Can your minor children be called to testify in Florida divorce proceedings?
It is unsettling and maybe even frightening to think of putting your minor child on the stand in open court in your divorce or custody proceeding. The issues about which your child might have to testify concern the child’s future, private family matters and their parents’ disputes – things hard to talk about even in informal situations, especially when the subject is so personal and their words may upset either or both parents.
Court rule limits child witnesses
In family law proceedings, including divorces and those involving child custody (but not uncontested adoptions), Florida Family Law Rules of Procedure Rule 12.407 limits child involvement when the child is a potential witness or is related to the case. The court will not allow the child to testify or attend a deposition or court proceeding nor may such a child be subpoenaed to appear – unless the court first issues an order allowing the attendance or testimony because the court found evidence supporting “good cause” for that appearance.
This rule prevents a parent from hauling their child in to testify about sensitive matters without a judicial finding of good cause. The Court Commentary published alongside the rule explains that it is meant to avoid “unnecessary involvement” of minor kids in family law litigation. While a full prohibition on child testimony is not allowed because a parent may need the testimony so they get due process – a basic constitutional fairness requirement – at least the judge must decide first that the child’s testimony is “necessary and relevant to issues before the court,” explains the comment.
Florida courts allow judges to question children in chambers
If the judge found good cause for a child’s testimony, the judge may decide to interview the child privately in chambers (the judge’s office) away from the courtroom. In the recent case of Talarico v. Talarico from the Florida District Court of Appeal, Third District, (not yet released for publication as of this Dec. 11 writing), the court explained that when shared parental responsibility (decision making responsibility for major life decisions for the child) is at issue, the court must consider the child’s “reasonable preference” if they are of “sufficient intelligence, understanding, and experience to express a preference.”

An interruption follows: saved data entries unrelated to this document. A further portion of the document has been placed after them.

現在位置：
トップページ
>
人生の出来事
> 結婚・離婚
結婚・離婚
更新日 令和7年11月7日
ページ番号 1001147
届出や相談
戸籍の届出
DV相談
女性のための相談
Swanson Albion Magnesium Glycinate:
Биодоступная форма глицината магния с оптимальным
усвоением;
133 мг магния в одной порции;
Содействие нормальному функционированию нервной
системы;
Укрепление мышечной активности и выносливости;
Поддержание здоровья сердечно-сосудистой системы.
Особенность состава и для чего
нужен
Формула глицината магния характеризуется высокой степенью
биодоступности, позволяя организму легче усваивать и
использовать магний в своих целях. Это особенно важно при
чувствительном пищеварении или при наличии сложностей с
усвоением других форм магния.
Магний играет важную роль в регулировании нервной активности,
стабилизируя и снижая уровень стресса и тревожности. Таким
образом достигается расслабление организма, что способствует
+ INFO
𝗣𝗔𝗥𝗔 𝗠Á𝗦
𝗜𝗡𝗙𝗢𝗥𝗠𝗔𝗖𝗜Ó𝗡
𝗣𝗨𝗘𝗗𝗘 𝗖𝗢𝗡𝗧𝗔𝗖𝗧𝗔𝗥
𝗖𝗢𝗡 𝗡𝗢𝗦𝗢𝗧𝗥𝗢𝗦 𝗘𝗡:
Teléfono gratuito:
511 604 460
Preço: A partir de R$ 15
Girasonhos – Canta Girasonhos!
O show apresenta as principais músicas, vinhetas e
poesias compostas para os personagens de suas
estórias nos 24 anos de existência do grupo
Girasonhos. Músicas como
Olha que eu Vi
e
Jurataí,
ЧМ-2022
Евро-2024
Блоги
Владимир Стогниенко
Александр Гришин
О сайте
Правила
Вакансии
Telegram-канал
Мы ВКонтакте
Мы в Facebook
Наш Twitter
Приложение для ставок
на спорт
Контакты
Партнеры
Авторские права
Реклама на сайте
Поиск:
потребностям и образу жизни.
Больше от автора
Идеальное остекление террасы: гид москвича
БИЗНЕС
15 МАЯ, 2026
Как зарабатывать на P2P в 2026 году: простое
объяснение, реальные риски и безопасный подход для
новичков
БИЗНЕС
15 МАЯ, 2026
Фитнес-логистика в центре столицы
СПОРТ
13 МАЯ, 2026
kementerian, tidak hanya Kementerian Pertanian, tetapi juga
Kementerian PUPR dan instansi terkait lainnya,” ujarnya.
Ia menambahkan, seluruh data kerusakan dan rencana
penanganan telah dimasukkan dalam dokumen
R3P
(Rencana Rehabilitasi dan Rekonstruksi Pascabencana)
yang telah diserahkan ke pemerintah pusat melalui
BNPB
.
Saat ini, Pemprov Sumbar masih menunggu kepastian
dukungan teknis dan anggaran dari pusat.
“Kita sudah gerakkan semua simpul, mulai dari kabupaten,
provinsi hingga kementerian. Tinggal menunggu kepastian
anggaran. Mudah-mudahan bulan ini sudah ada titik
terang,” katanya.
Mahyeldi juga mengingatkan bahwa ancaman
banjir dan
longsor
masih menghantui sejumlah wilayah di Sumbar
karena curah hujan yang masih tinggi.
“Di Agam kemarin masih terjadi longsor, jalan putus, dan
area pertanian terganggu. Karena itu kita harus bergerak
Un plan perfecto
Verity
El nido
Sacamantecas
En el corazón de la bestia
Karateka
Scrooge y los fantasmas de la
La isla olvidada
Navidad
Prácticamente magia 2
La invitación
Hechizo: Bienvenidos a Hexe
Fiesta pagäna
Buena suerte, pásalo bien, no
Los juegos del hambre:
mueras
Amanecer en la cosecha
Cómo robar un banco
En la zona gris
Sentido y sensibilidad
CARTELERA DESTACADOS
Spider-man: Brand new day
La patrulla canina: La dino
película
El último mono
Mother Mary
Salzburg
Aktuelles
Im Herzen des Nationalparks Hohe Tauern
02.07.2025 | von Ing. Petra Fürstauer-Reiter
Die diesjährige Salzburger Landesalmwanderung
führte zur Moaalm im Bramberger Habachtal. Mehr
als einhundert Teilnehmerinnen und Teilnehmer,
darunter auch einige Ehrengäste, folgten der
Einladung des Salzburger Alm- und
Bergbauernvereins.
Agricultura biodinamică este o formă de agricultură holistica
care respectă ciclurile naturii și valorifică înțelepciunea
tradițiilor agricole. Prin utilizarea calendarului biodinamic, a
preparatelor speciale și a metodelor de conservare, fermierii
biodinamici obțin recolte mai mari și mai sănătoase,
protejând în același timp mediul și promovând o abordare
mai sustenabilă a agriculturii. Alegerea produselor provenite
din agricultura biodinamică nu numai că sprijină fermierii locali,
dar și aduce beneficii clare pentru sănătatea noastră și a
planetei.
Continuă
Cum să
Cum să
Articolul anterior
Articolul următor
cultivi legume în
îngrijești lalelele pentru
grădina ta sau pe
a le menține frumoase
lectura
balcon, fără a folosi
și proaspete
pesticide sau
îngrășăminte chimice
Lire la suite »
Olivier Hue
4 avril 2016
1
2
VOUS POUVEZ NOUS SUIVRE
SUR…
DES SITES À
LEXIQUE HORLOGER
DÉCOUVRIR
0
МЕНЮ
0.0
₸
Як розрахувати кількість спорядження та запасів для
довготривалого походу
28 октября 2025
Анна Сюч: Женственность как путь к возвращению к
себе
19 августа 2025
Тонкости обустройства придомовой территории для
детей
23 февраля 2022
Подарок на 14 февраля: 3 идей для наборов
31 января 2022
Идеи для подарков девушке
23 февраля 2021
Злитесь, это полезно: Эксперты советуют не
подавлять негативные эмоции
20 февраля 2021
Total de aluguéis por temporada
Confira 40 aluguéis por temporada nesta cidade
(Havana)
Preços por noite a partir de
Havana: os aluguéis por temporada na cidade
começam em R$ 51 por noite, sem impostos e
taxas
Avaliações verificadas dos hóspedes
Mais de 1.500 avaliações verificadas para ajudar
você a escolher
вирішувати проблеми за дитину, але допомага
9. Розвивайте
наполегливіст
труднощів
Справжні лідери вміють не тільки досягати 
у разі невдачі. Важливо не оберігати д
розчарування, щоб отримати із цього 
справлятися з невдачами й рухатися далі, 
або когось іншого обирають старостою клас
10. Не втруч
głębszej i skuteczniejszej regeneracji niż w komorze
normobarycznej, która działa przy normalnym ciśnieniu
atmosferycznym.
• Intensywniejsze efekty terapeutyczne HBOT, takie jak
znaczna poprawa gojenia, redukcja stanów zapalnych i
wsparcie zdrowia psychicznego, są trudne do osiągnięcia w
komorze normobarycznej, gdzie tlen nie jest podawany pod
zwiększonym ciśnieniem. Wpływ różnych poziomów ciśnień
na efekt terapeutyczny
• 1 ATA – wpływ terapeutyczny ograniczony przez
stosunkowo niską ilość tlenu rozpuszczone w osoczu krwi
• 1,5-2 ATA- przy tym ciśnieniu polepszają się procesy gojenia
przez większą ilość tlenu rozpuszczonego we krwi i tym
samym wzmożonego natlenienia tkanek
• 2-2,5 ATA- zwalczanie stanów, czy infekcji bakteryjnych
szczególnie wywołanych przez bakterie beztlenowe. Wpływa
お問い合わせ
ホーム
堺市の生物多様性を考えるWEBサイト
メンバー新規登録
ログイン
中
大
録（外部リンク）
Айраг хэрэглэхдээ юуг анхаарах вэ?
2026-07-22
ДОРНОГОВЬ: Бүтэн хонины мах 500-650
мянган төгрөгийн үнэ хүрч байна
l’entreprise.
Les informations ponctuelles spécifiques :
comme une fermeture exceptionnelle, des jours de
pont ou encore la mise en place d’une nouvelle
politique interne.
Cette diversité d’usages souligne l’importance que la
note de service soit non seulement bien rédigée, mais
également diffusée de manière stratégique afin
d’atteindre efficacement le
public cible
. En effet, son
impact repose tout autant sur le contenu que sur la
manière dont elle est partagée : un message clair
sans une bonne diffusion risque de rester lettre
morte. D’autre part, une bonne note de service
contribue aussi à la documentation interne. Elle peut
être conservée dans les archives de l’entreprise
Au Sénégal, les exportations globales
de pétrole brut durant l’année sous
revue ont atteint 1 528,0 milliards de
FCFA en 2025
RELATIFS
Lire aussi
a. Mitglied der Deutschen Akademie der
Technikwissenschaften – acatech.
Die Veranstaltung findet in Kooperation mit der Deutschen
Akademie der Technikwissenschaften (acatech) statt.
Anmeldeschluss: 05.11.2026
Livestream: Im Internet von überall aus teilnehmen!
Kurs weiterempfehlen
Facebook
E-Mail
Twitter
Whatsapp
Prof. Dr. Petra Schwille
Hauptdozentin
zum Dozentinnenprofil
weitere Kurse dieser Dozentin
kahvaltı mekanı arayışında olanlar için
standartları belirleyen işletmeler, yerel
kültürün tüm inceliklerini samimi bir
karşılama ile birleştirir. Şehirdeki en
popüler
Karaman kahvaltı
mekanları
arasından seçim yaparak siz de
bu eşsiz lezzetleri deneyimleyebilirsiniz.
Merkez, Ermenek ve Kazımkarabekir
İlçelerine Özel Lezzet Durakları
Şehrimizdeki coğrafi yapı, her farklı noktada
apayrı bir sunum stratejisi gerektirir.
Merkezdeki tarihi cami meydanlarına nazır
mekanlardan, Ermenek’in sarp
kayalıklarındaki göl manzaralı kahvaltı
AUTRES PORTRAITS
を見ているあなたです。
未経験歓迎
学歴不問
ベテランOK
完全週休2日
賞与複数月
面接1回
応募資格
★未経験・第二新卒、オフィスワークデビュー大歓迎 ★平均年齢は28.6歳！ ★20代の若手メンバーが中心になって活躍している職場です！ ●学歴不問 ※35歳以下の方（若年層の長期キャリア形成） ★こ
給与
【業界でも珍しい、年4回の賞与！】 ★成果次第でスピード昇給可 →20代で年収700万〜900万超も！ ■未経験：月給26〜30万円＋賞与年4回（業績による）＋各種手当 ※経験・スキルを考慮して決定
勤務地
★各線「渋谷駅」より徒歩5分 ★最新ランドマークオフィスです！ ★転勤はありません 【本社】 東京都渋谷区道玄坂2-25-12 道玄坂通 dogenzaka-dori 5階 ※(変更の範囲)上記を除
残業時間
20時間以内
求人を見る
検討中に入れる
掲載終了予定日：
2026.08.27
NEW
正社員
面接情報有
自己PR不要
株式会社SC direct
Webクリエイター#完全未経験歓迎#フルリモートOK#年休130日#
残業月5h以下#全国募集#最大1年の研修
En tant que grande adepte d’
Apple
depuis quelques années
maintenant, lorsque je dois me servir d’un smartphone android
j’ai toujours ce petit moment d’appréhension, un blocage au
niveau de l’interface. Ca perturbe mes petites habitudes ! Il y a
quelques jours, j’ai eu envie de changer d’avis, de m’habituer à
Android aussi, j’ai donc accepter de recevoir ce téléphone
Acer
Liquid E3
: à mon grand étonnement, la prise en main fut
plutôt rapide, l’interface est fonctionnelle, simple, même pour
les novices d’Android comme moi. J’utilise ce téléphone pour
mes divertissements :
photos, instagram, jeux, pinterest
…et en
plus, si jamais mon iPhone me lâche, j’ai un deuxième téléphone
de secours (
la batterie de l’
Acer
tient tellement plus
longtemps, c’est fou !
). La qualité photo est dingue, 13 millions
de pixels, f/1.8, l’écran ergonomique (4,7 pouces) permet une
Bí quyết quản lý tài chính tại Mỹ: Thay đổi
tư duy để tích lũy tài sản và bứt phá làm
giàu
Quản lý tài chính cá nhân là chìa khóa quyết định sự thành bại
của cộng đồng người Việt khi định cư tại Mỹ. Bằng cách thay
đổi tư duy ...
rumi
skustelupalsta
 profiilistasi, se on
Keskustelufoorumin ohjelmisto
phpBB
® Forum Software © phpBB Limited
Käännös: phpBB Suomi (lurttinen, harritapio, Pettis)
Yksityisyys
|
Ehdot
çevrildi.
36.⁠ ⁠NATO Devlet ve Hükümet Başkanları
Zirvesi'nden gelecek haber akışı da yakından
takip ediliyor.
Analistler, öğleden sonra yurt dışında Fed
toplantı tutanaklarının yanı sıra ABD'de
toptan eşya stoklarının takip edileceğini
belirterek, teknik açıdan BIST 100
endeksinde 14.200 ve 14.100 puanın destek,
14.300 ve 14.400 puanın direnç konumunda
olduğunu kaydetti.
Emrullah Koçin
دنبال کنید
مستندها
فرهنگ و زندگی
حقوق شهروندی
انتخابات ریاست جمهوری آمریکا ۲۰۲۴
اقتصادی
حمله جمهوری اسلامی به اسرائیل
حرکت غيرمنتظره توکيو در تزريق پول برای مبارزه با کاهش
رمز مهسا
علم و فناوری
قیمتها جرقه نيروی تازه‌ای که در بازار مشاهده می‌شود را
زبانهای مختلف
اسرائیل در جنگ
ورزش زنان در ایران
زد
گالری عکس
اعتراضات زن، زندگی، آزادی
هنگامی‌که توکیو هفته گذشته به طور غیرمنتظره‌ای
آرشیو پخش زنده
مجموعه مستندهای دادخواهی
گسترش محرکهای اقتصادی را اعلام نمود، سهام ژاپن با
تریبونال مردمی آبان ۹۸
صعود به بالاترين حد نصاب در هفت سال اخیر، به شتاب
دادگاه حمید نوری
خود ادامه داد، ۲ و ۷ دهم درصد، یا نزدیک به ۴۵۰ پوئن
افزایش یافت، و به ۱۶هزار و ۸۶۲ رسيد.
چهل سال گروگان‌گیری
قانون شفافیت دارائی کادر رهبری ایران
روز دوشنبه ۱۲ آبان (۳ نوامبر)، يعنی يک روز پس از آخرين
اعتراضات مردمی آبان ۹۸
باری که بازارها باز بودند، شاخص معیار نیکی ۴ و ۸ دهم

Yet, the court quoted a Virginia case that aptly noted that no one involved in the proceedings “[relish] the spectacle of a child testifying in open court as to his or her preference for one parent over another” and because it can be so emotionally traumatic, most states prefer an in-camera interview of the child instead. Also, Florida courts have noted that it might be hard to get the child’s true opinion about their parents in front of them.
The Talarico court said, however, that due process requires either that the interview be recorded or at least summarized for the parents so that they can challenge the content of the testimony in the proceeding. If the in-camera testimony of the child is the only evidence supporting a judge’s decision, it would not be fair for a parent against which the evidence goes because the parent could not present disputing evidence.